Karena penolakan 27 partai politik ini, KPU menyerahkan keputusan kepada Presiden. Presiden menyerahkan kembali penyelesaian duduk perkara kepada Panitia Pengawas Pemilu (selanjutnya disingkat Panwaslu. Rekomendasi Panwaslu adalah, hasil Pemilu 1999 sudah sah, ditambah kenyataan partai-partai yang menolak menandatangani hasil tidak menyertakan point-point spesifik keberatan mereka. Sebab itu, Presiden kemudian memutuskan bahwa hasil Pemilu 1999 sah dan masyarakat mengetahui kesannya tanggal 26 Juli 1999.

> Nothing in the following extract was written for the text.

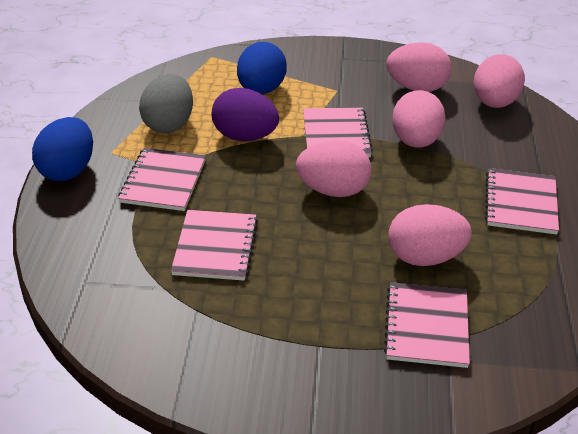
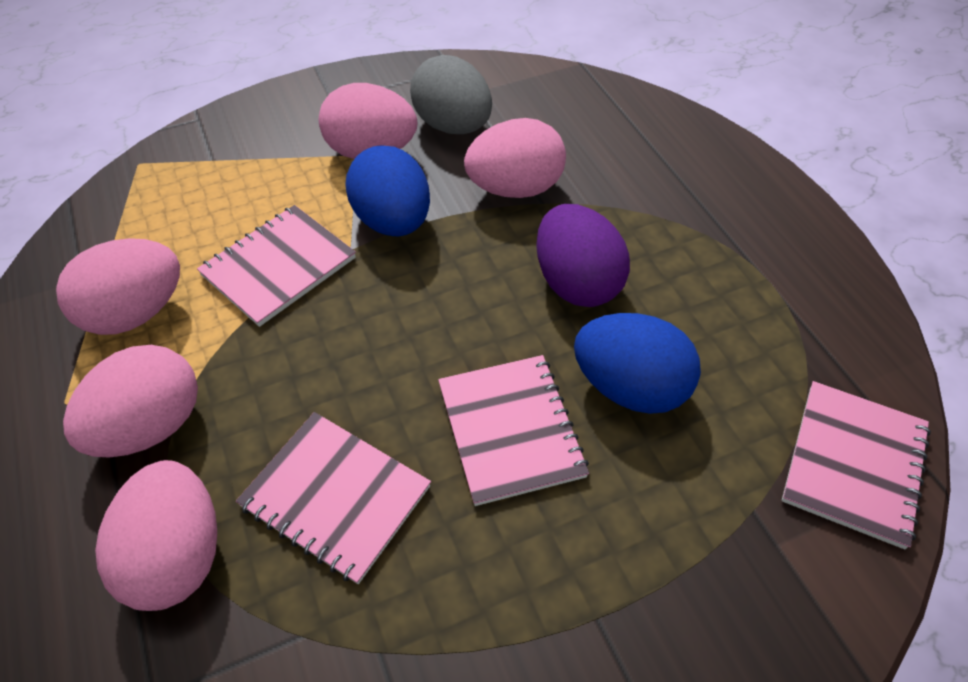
pink notebook: [118,148,206,211] [171,210,258,281] [303,108,373,157] [384,282,470,368] [485,168,559,235] = 5 -> [197,205,356,327] [236,412,431,584] [438,355,589,506] [782,381,931,549] = 4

Masalah selanjutnya ialah pembagian kursi. Sistem Pemilu yang digunakan ialah Proporsional dengan varian Party-List. Masalah yang muncul ialah pembagian dingklik sisa. Partai-partai beraliran Islam melaksanakan stembus-accord (penggabungan sisa suara) berdasarkan hitungan Panitia Pemilihan Indonesia (PPI) hanya beroleh 40 dari 120 kursi. Di sisi lain, 8 partai beraliran Islam yang melaksanakan stembus-accord tersebut mengklaim bisa memperoleh 53 dari 120 dingklik sisa.

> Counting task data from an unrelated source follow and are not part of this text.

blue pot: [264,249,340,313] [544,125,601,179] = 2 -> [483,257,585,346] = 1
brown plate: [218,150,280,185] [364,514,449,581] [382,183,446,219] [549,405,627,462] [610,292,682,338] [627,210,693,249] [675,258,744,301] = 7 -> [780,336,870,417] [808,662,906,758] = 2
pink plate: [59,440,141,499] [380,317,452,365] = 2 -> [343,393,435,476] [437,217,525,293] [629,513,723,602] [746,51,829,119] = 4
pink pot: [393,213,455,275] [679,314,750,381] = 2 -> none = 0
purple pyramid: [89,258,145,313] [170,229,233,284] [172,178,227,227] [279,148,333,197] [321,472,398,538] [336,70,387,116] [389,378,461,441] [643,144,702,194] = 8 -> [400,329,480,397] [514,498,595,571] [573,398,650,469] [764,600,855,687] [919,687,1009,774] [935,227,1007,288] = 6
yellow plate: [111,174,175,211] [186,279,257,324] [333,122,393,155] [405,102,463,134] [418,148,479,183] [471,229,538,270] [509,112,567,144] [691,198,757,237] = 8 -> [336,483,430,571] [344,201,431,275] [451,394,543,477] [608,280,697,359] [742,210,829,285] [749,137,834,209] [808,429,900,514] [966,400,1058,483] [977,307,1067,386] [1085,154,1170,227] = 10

Perbedaan pendapat ini kemudian diserahkan PPI kepada KPU. KPU, di depan seluruh partai politik penerima pemilu 1999 menyarankan voting. Voting ini terdiri atas dua opsi. Pertama, pembagian dingklik sisa dihitung dengan memperhatikan bunyi stembus-accord. Kedua, pembagian tanpa stembus-accord. Hasilnya, 12 bunyi mendukung opsi pertama, dan 43 bunyi mendukung opsi kedua. Lebih dari 8 partai melaksanakan walk-out. Keputusannya, pembagian dingklik dilakukan tanpa stembus-accord. Penyelesaian sengketa hasil pemilu dan perhitungan bunyi ini masih dilakukan oleh badan-badan penyelenggara pemilu lantaran Mahkamah Konstitusi belum lagi terbentuk.

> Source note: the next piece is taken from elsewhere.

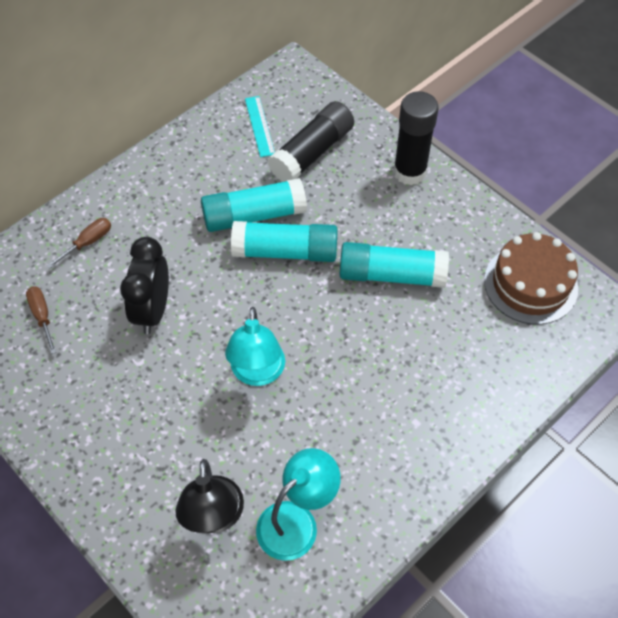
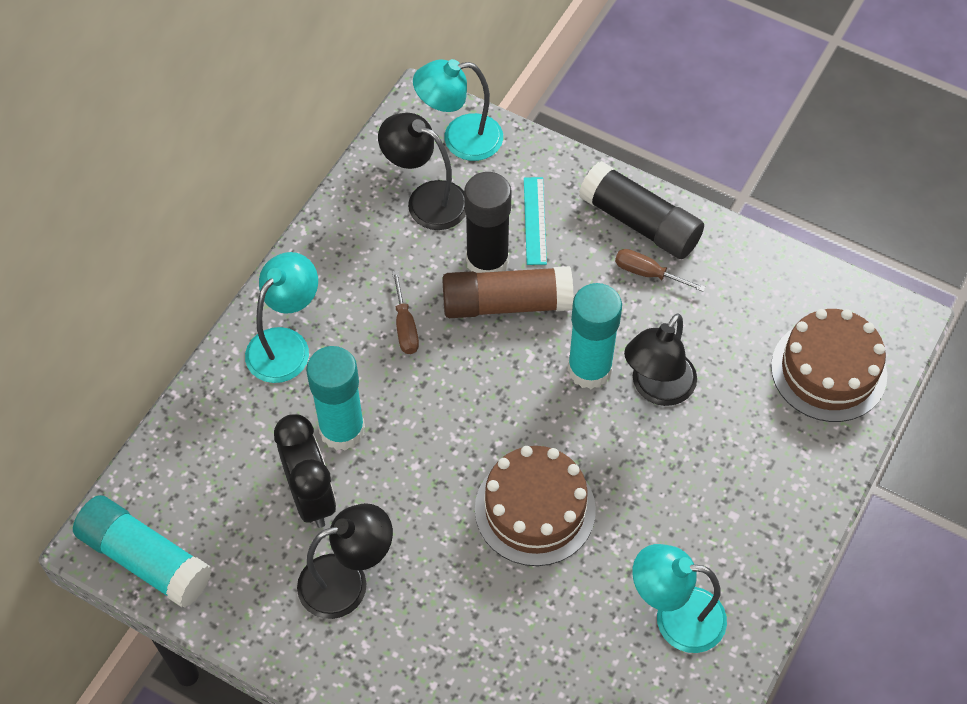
black lamp: [175,459,244,533] = 1 -> [297,503,393,619] [378,113,466,230] [624,313,697,406] = 3
brown cake: [484,232,578,325] = 1 -> [475,446,596,566] [771,309,887,422] = 2
brown glue stick: none = 0 -> [442,266,574,318] = 1
turquoise lamp: [225,307,285,386] [256,448,341,561] = 2 -> [245,252,318,383] [413,59,503,161] [632,544,727,653] = 3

Total jumlah bunyi partai yang tidak menghasilkan dingklik 9.700.658 atau mencakup 9,17% bunyi sah. Hasil ini diperoleh dengan menerapkan sistem pemilihan Proporsional dengan Varian Roget. Dalam sistem ini, sebuah partai memperoleh dingklik seimbang dengan bunyi yang diperolehnya di tempat pemilihan, termasuk perolehan dingklik berdasarkan the largest remainder (sisa dingklik diberikan kepada partai-partai yang  punya sisa bunyi terbesar).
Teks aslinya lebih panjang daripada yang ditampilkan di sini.